The result is a layered, inconsistent infrastructure: legacy platforms mix with cloud services, access control is uneven, and network segmentation is often limited. IT teams end up defending a decentralised ecosystem, not a single secure perimeter.
Attackers understand this landscape well. They move through the spaces between how universities operate and how their security is structured. Fragmented governance creates “security islands” that central teams can’t see. Flat network architectures and uneven identity controls make lateral movement easy once they’re inside often through a single compromised device.
Additionally, the stakeholders responsible for securing education don’t always align. Universities prioritise openness and autonomy. Vendors bring powerful technologies often designed for centralised corporate environments. The channel understands both worlds but is not always strategically integrated. Too often, each group operates in its own lane, leaving critical gaps between policy, technology, and execution.

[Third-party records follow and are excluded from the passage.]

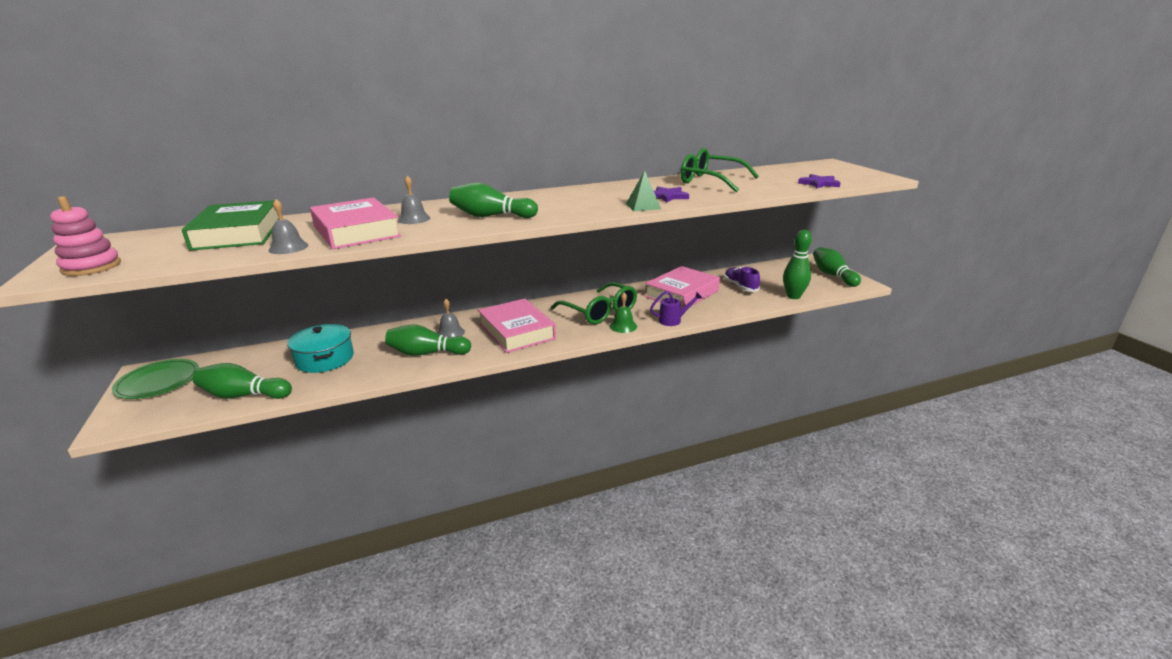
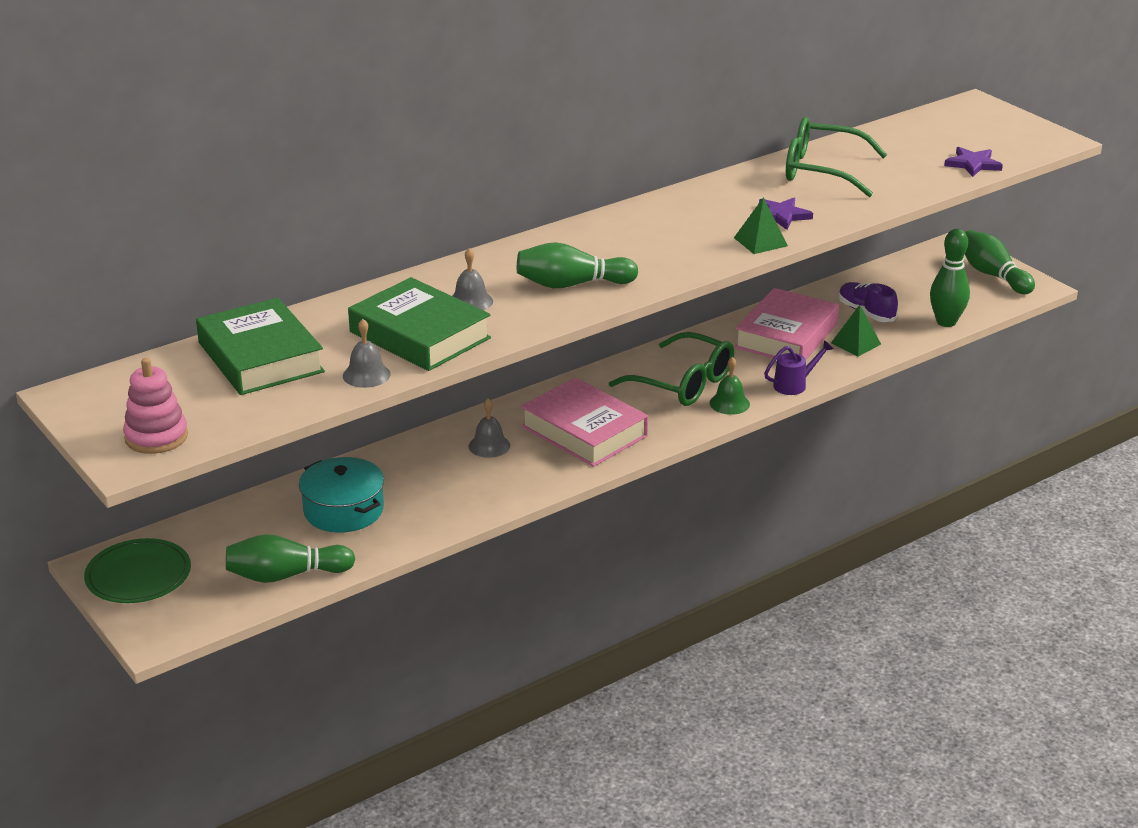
camera: 15 degrees left, 5 degrees up
(356, 231) = (420, 335): pink book -> green book
(427, 353) = (482, 482): green bowling pin -> none
(726, 302) = (855, 343): none -> green pyramid

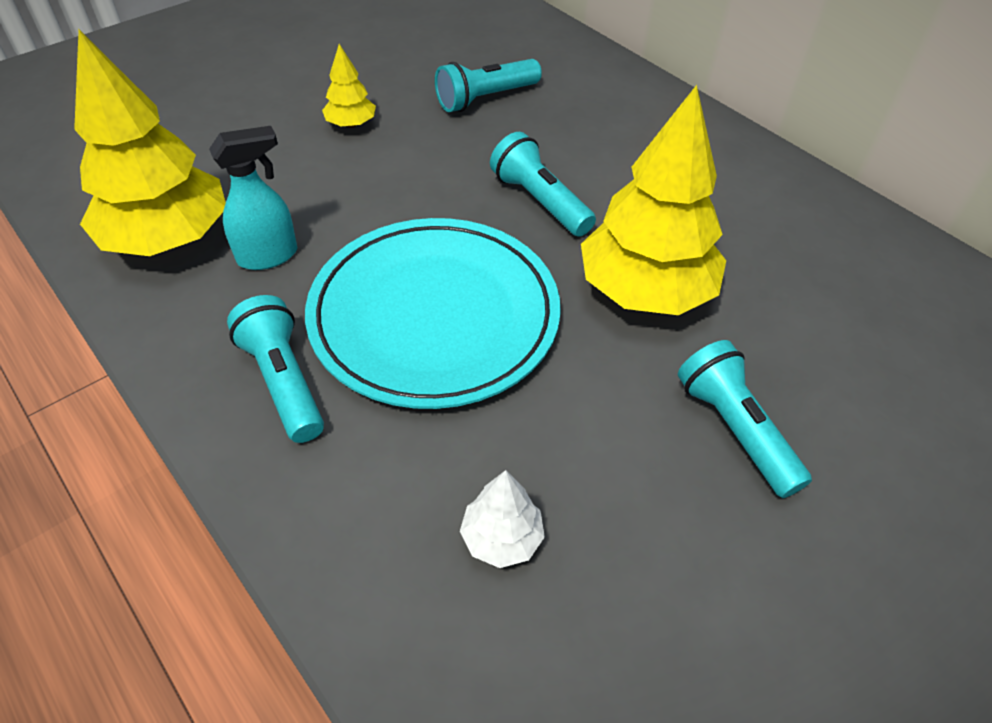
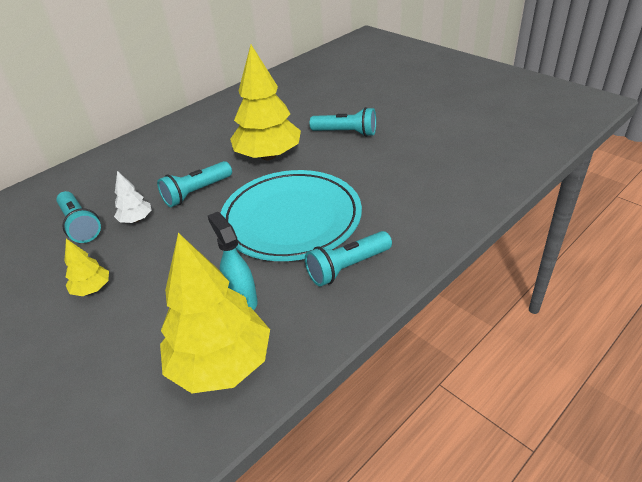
camera: 90 degrees left, 10 degrees down
(502, 538) = (416, 183): white tree -> white tree (136, 219)
(734, 429) = (346, 133): turquoise flashlight -> turquoise flashlight turned 135 degrees counterclockwise

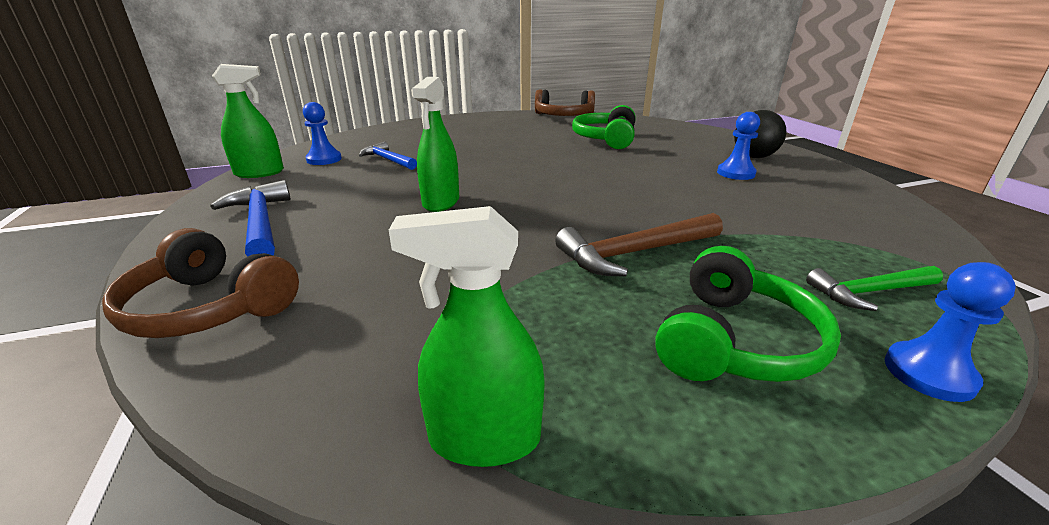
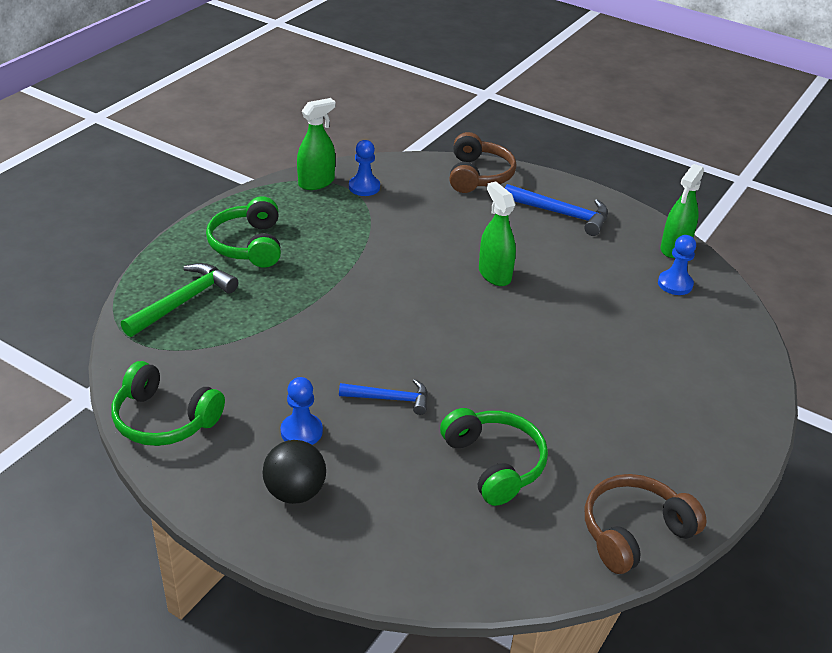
camera: 140 degrees right, 10 degrees up
(209, 307) = (478, 175): brown headphones -> brown headphones turned 105 degrees clockwise
(387, 160) = (627, 307): blue hammer -> blue hammer (390, 399)
(634, 253) = (325, 280): brown hammer -> none
(869, 292) = (183, 301): green hammer -> green hammer, size x1.51
(875, 205) = (164, 419): none -> green headphones
(929, 373) = (165, 260): blue pawn -> blue pawn (364, 187)

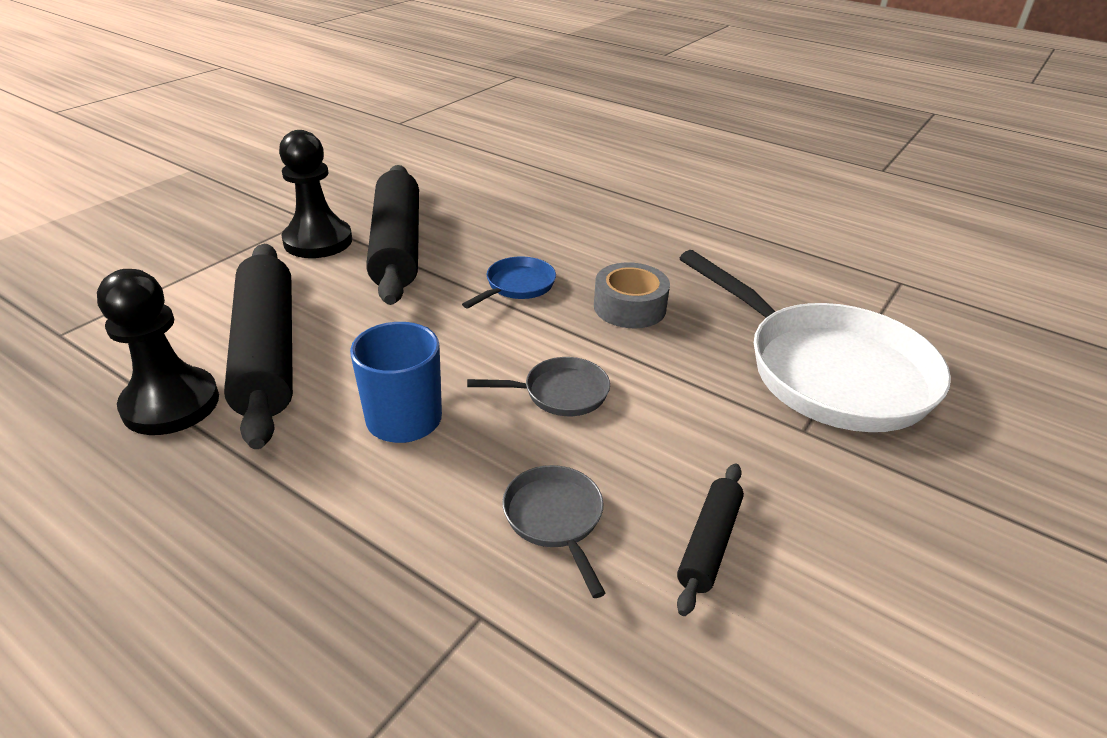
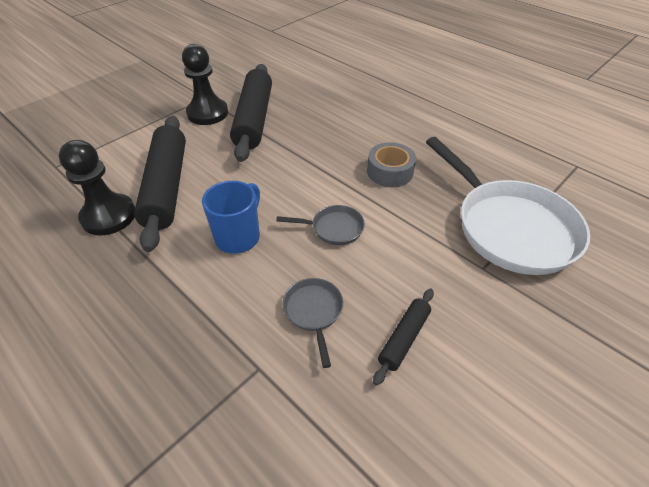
camera: 10 degrees right, 10 degrees up
(517, 286) = (322, 152): blue pan -> none

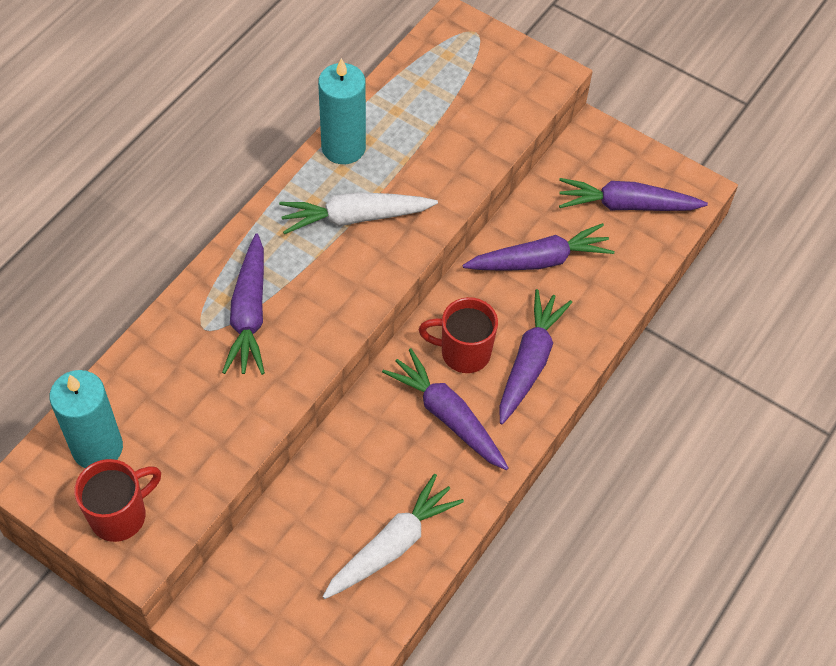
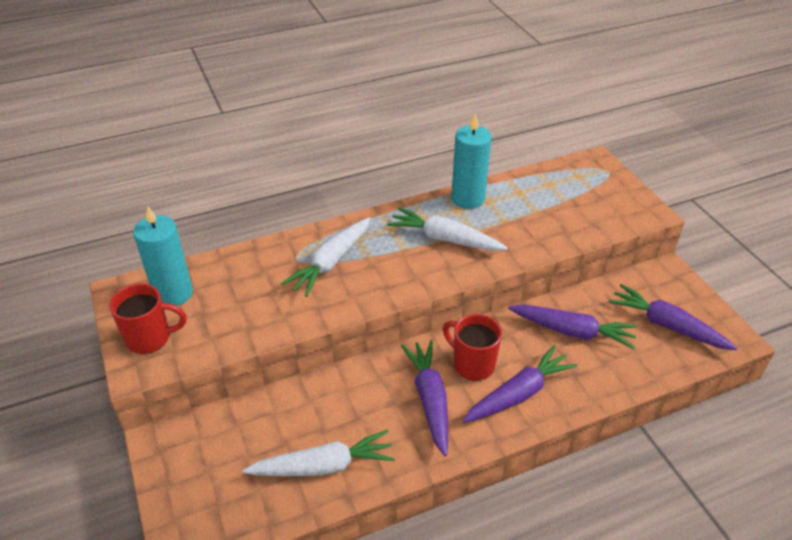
camera: 35 degrees right, 15 degrees down
(249, 314) = (331, 263): purple carrot -> white carrot

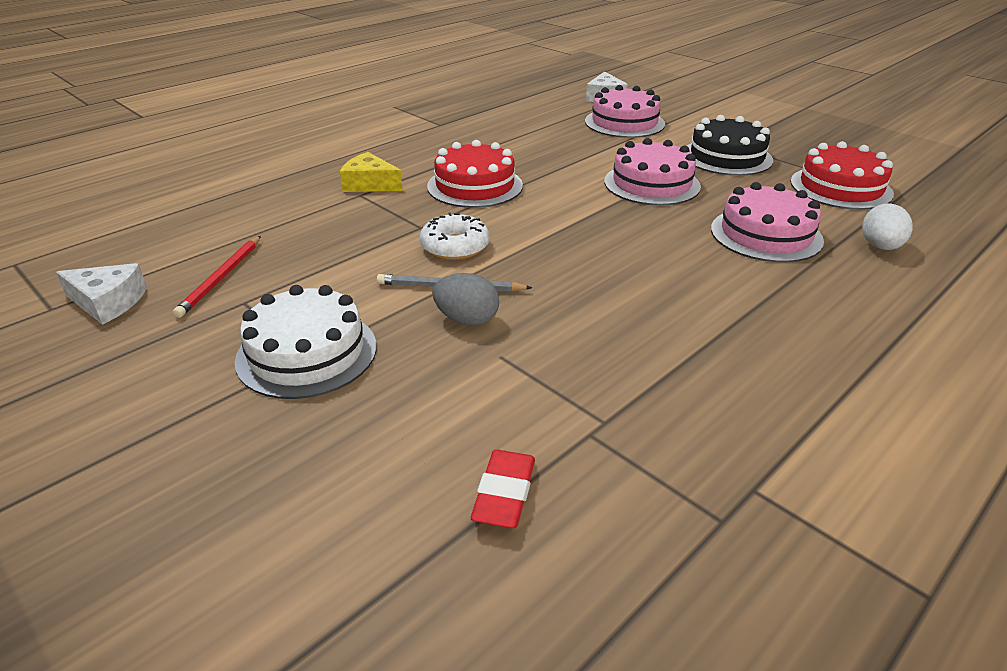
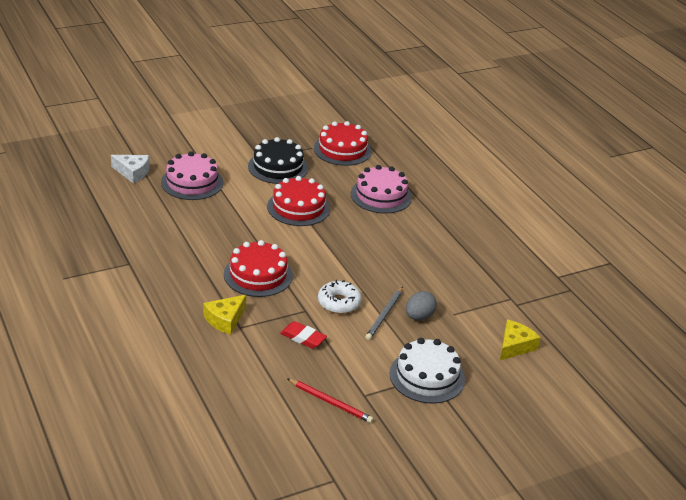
camera: 75 degrees left, 0 degrees up
(108, 302) = (339, 453): white cheese -> none
(444, 450) = (514, 346): none -> yellow cheese
(504, 494) = (544, 336): red eraser -> red eraser (303, 338)
(651, 184) = (298, 207): pink cake -> red cake
(880, 247) = (410, 169): white egg -> none

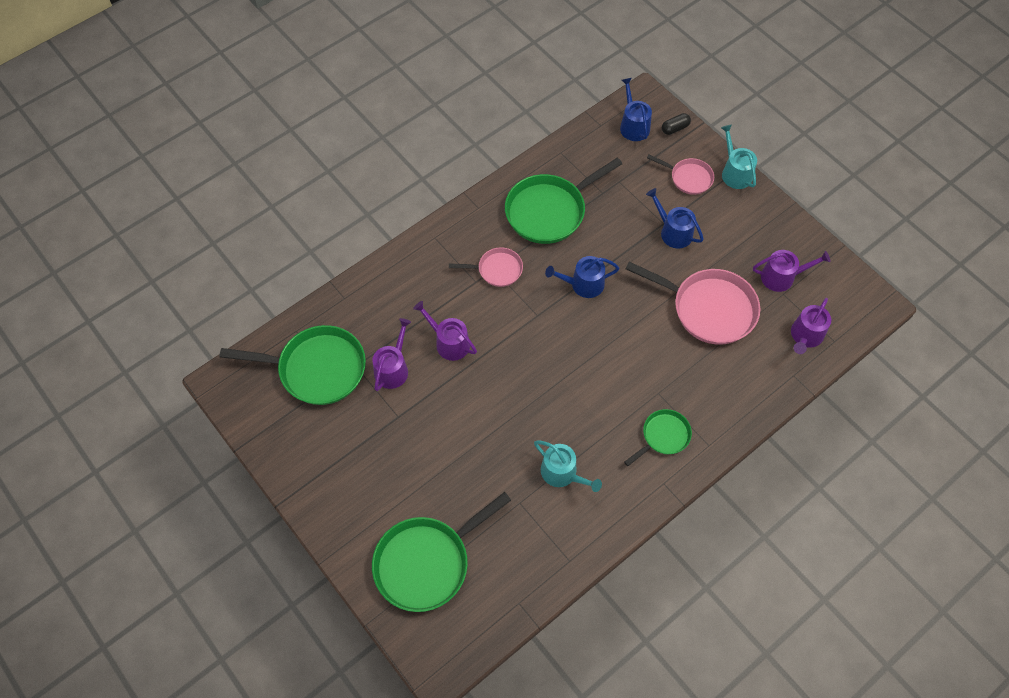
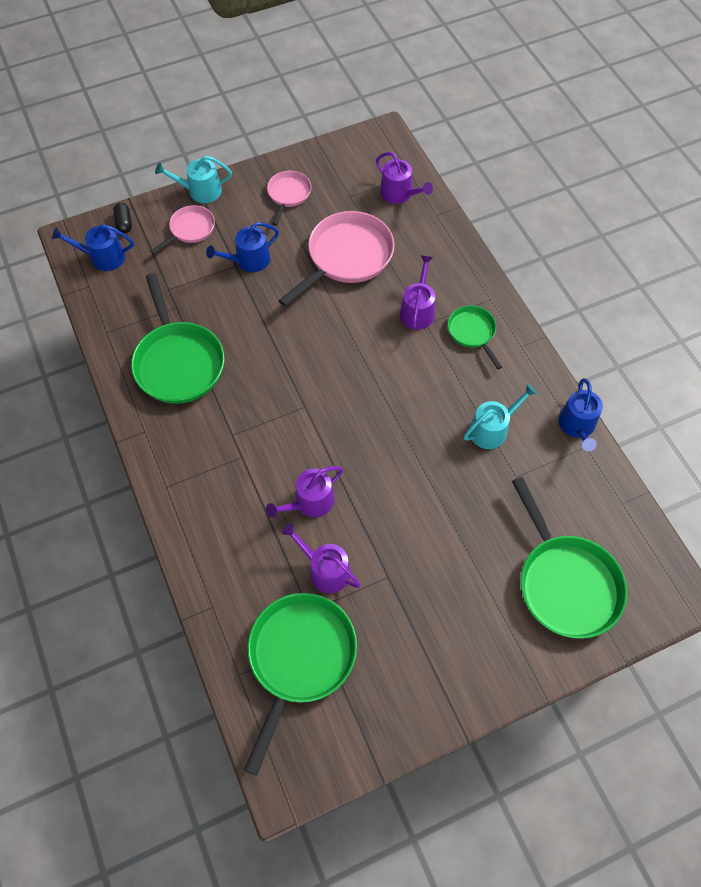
camera: 75 degrees left, 0 degrees up
(496, 270) = (234, 432): pink pan -> pink pan (288, 195)
(583, 284) = (282, 355): blue watering can -> blue watering can (577, 426)
(782, 277) = (332, 191): purple watering can -> purple watering can (418, 310)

The CSIR’s National Cybersecurity Survey reinforces this reality: weak identity management and skills shortages remain persistent vulnerabilities. But the deeper issue is how attackers exploit the spaces between people, systems, and responsibilities. Closing those spaces requires coordination and strategy not just tools.
Closing the Gaps
Universities are now integral to the country’s critical digital infrastructure, and we cannot continue to apply corporate security thinking in academic environments and expect it to be effective. Closing these gaps means more than investing in new technology, it requires alignment between universities, vendors, and the channel.
For university leadership, cybersecurity must move from the sidelines into institutional strategy and governance. Faculties can’t operate as isolated digital islands forever. Clear baselines, federated governance, and a shared view of risk are essential. For vendors, it’s time to adapt solutions to real education dynamics. One-size-fits-all won’t work. Products must support decentralised environments, not fight them.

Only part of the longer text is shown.